Morgan Stanley (MS) is set to report its earnings before the market opens on Wednesday. Analysts estimate report earnings of $0.76 on revenue of $9.28 billion.  Bank earnings report started last week, and MS, one of the known financial giants is set to report second (2nd) quarter results this week.


Bank Stocks Rallied Since Last Week

Since the Obama administration, the Dodd-Frank Act became a response to the 2008 financial crisis, which was regarded as the worst economic disaster that affected the United States. It helped ease risks in the U.S. financial system with its implementation. However, the current Trump administration and the House of Representatives abolished it and replaced it with the Financial CHOICE Act last June 8.

Another reason for the bank stocks rallies is the results of the Fed’s stress test, which is an annual examination aimed at ensuring that the largest banks in the country have substantial capital to survive a financial crisis.


Results Before the Opening Bell

On July 19, MS is scheduled to announce its second-quarter results for the year before the opening bell. Back in its Q1 results, Morgan Stanley beat the expectations of analysts and it owed its strength from its trading and investment banking businesses.

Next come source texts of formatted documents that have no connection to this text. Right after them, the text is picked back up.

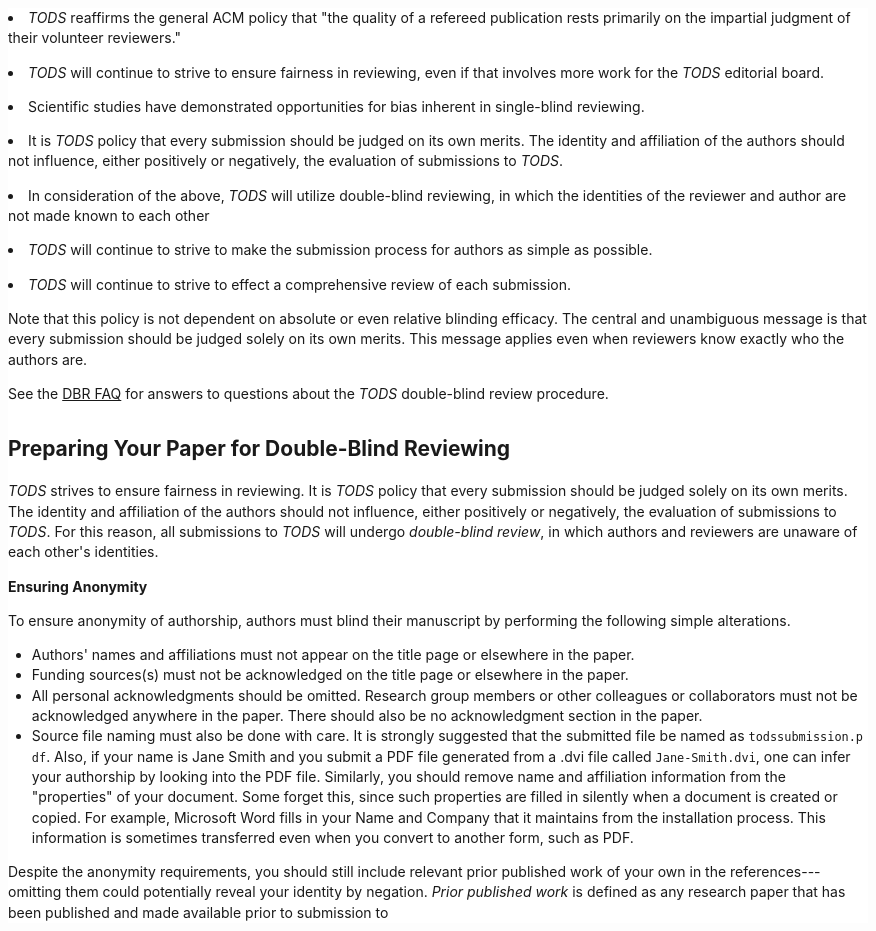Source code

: <li><i>TODS</i> reaffirms the general ACM policy that "the quality of a refereed publication rests primarily on the impartial judgment of their volunteer reviewers."
<p></p>
</li><li><i>TODS</i> will continue to strive to ensure fairness in reviewing, even if that involves more work for the
<i>TODS</i> editorial board.
<p></p>
</li><li>Scientific studies have demonstrated opportunities for bias inherent in single-blind reviewing.
<p></p>
</li><li>It is <i>TODS</i> policy that every submission should be judged on its own merits. The identity and affiliation of the authors should not influence, either positively or negatively, the evaluation of submissions to
<i>TODS</i>.
<p></p>
</li><li>In consideration of the above, <i>TODS</i> will utilize double-blind reviewing, in which the identities of the reviewer and author are not made known to each other
<p></p>
</li><li><i>TODS</i> will continue to strive to make the submission process for authors as simple as possible.
<p></p>
</li><li><i>TODS</i> will continue to strive to effect a comprehensive review of each submission.
</li></ol>
<p>Note that this policy is not dependent on absolute or even relative blinding efficacy. The central and unambiguous message is that every submission should be judged solely on its own merits. This message applies even when reviewers know exactly who the authors
 are. </p>
<p>See the <a href="http://doi.acm.org/10.1145/1276301.1276317">DBR FAQ</a> for answers to questions about the
<i>TODS</i> double-blind review procedure. </p>
<p></p>
<a name="DoubleBlind">
<h2>Preparing Your Paper for Double-Blind Reviewing</h2>
</a><i>TODS</i> strives to ensure fairness in reviewing. It is <i>TODS</i> policy that every submission should be judged solely on its own merits. The identity and affiliation of the authors should not influence, either positively or negatively, the evaluation
 of submissions to <i>TODS</i>. For this reason, all submissions to <i>TODS</i> will undergo
<i>double-blind review</i>, in which authors and reviewers are unaware of each other's identities.
<p><b>Ensuring Anonymity</b> </p>
<p>To ensure anonymity of authorship, authors must blind their manuscript by performing the following simple alterations.
</p>
<ul>
<li>Authors' names and affiliations must not appear on the title page or elsewhere in the paper.
</li><li>Funding sources(s) must not be acknowledged on the title page or elsewhere in the paper.
</li><li>All personal acknowledgments should be omitted. Research group members or other colleagues or collaborators must not be acknowledged anywhere in the paper. There should also be no acknowledgment section in the paper.
</li><li>Source file naming must also be done with care. It is strongly suggested that the submitted file be named as
<code>todssubmission.pdf</code>. Also, if your name is Jane Smith and you submit a PDF file generated from a .dvi file called
<code>Jane-Smith.dvi</code>, one can infer your authorship by looking into the PDF file. Similarly, you should remove name and affiliation information from the "properties" of your document. Some forget this, since such properties are filled in silently when
 a document is created or copied. For example, Microsoft Word fills in your Name and Company that it maintains from the installation process. This information is sometimes transferred even when you convert to another form, such as PDF.
</li></ul>
<p>Despite the anonymity requirements, you should still include relevant prior published work of your own in the references---omitting them could potentially reveal your identity by negation.
<i>Prior published work</i> is defined as any research paper that has been published and made available prior to submission to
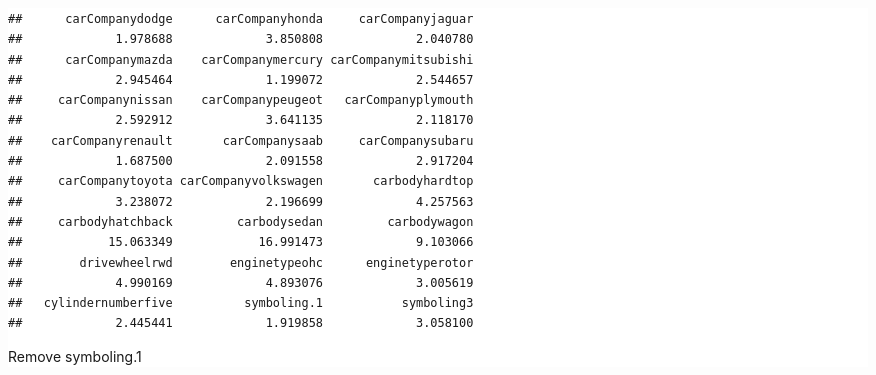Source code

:     ##      carCompanydodge      carCompanyhonda     carCompanyjaguar 
    ##             1.978688             3.850808             2.040780 
    ##      carCompanymazda    carCompanymercury carCompanymitsubishi 
    ##             2.945464             1.199072             2.544657 
    ##     carCompanynissan    carCompanypeugeot   carCompanyplymouth 
    ##             2.592912             3.641135             2.118170 
    ##    carCompanyrenault       carCompanysaab     carCompanysubaru 
    ##             1.687500             2.091558             2.917204 
    ##     carCompanytoyota carCompanyvolkswagen       carbodyhardtop 
    ##             3.238072             2.196699             4.257563 
    ##     carbodyhatchback         carbodysedan         carbodywagon 
    ##            15.063349            16.991473             9.103066 
    ##        drivewheelrwd        enginetypeohc      enginetyperotor 
    ##             4.990169             4.893076             3.005619 
    ##   cylindernumberfive          symboling.1           symboling3 
    ##             2.445441             1.919858             3.058100

Remove symboling.1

It delivered $1 earnings per share (EPS) compared to the expected $0.88 by Thomson Reuters analysts. Its revenue was also seen to soar to $9.7 billion versus the expectations of $9.266 set by the same analysts group from Thomson Reuters.

However, due to a more challenging operating conditions, the second-quarter earnings of the company is expected to diminish.


Earnings Estimate Revised

Zacks Investment Research was known to revise its earnings estimate on Morgan Stanley a couple of days before the set earnings report. The Zacks Consensus Estimate for the relevant quarter was adjusted lower by 2.5%. However, the revenues and earnings of the New York-based bank are still expected to increase year over year.

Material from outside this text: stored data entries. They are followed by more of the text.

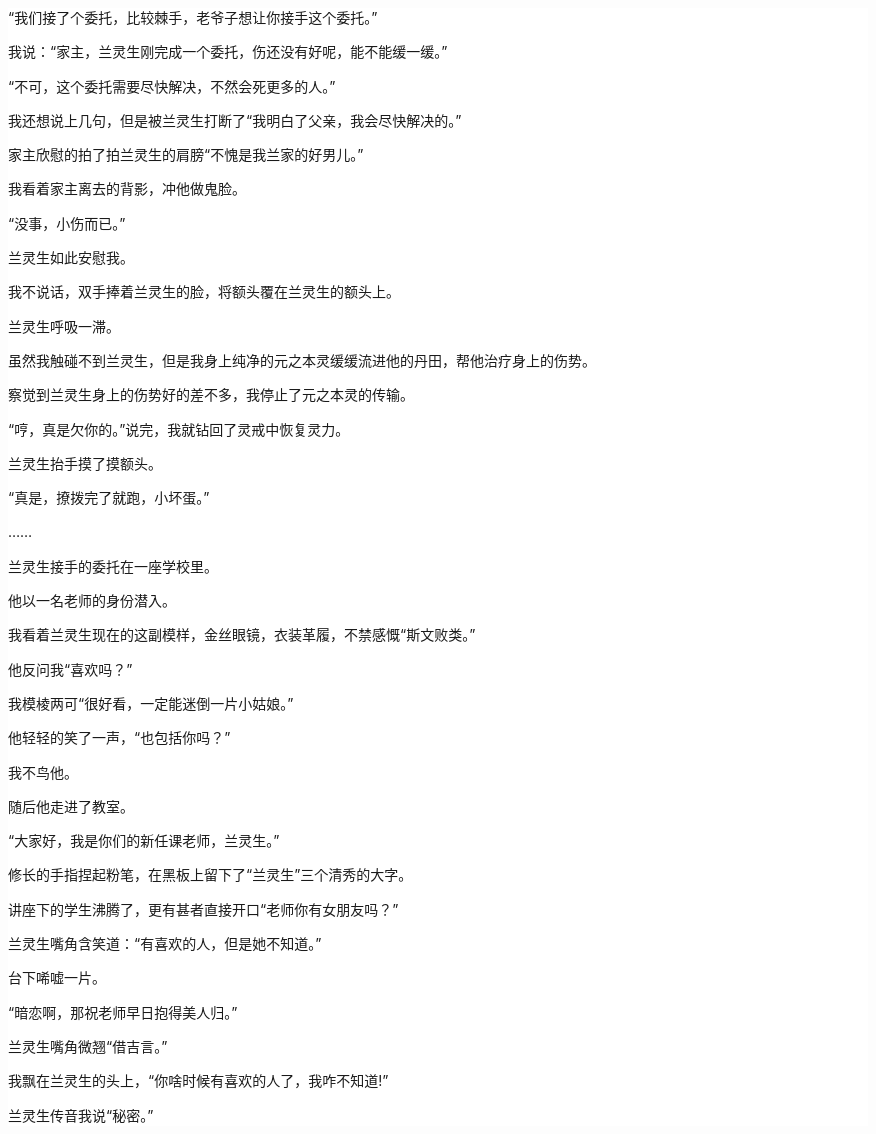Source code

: “我们接了个委托，比较棘手，老爷子想让你接手这个委托。”

我说：“家主，兰灵生刚完成一个委托，伤还没有好呢，能不能缓一缓。”

“不可，这个委托需要尽快解决，不然会死更多的人。”

我还想说上几句，但是被兰灵生打断了“我明白了父亲，我会尽快解决的。”

家主欣慰的拍了拍兰灵生的肩膀“不愧是我兰家的好男儿。”

我看着家主离去的背影，冲他做鬼脸。

“没事，小伤而已。”

兰灵生如此安慰我。

我不说话，双手捧着兰灵生的脸，将额头覆在兰灵生的额头上。

兰灵生呼吸一滞。

虽然我触碰不到兰灵生，但是我身上纯净的元之本灵缓缓流进他的丹田，帮他治疗身上的伤势。

察觉到兰灵生身上的伤势好的差不多，我停止了元之本灵的传输。

“哼，真是欠你的。”说完，我就钻回了灵戒中恢复灵力。

兰灵生抬手摸了摸额头。

“真是，撩拨完了就跑，小坏蛋。”

……

兰灵生接手的委托在一座学校里。

他以一名老师的身份潜入。

我看着兰灵生现在的这副模样，金丝眼镜，衣装革履，不禁感慨“斯文败类。”

他反问我“喜欢吗？”

我模棱两可“很好看，一定能迷倒一片小姑娘。”

他轻轻的笑了一声，“也包括你吗？”

我不鸟他。

随后他走进了教室。

“大家好，我是你们的新任课老师，兰灵生。”

修长的手指捏起粉笔，在黑板上留下了“兰灵生”三个清秀的大字。

讲座下的学生沸腾了，更有甚者直接开口“老师你有女朋友吗？”

兰灵生嘴角含笑道：“有喜欢的人，但是她不知道。”

台下唏嘘一片。

“暗恋啊，那祝老师早日抱得美人归。”

兰灵生嘴角微翘“借吉言。”

我飘在兰灵生的头上，“你啥时候有喜欢的人了，我咋不知道!”

兰灵生传音我说“秘密。”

Factors Affecting the Q2 Results

Trading revenues perceived to have little to no improvement due to low volatility. Majority of Morgan Stanley’s second quarter, there were trivial trading activities especially with the bond and equity markets. Towards the end of the quarter, trading activities increased radically but analysts say that it is not enough to pull up the figures.

Analysts at Thomson Reuters were able to record more than 50% growth in equity underwriting fees with Morgan Stanley. Data also shows a 22% rise in this segment which makes MS to reach the topmost spot.

Analysts also note that the possibility of having an upsurge in the compensation expenses of the company is relatively low.

Tracking Morgan Stanley Rivals

Tuesday, July 18, 2017, was the scheduled earnings report release of Goldman Sachs Group, Inc. (GS) before the market opens. Based on Zacks Investment Research forecast, the EPS of GS is $3.42, lower than the same quarter of last year which is $3.72.

Another competitor of Morgan Stanley, the Credit Suisse Group (CSGN), is set to report its Q2 earnings on July 28, 2017 before the market opens. The period coverage is until June 2017. Last year, the reported EPS for CSGN was $0.08.



Earnings report season is an integral element that shareholders must pay attention to. The overall health of publicly-traded companies can be assessed through these reports that reveal their net income, sales, earnings per share (EPS), expenses and all other important data. If the earnings report matches or is higher than the market expectations (which is usually set by polling analysts in advance) then the market may swing towards a positive action.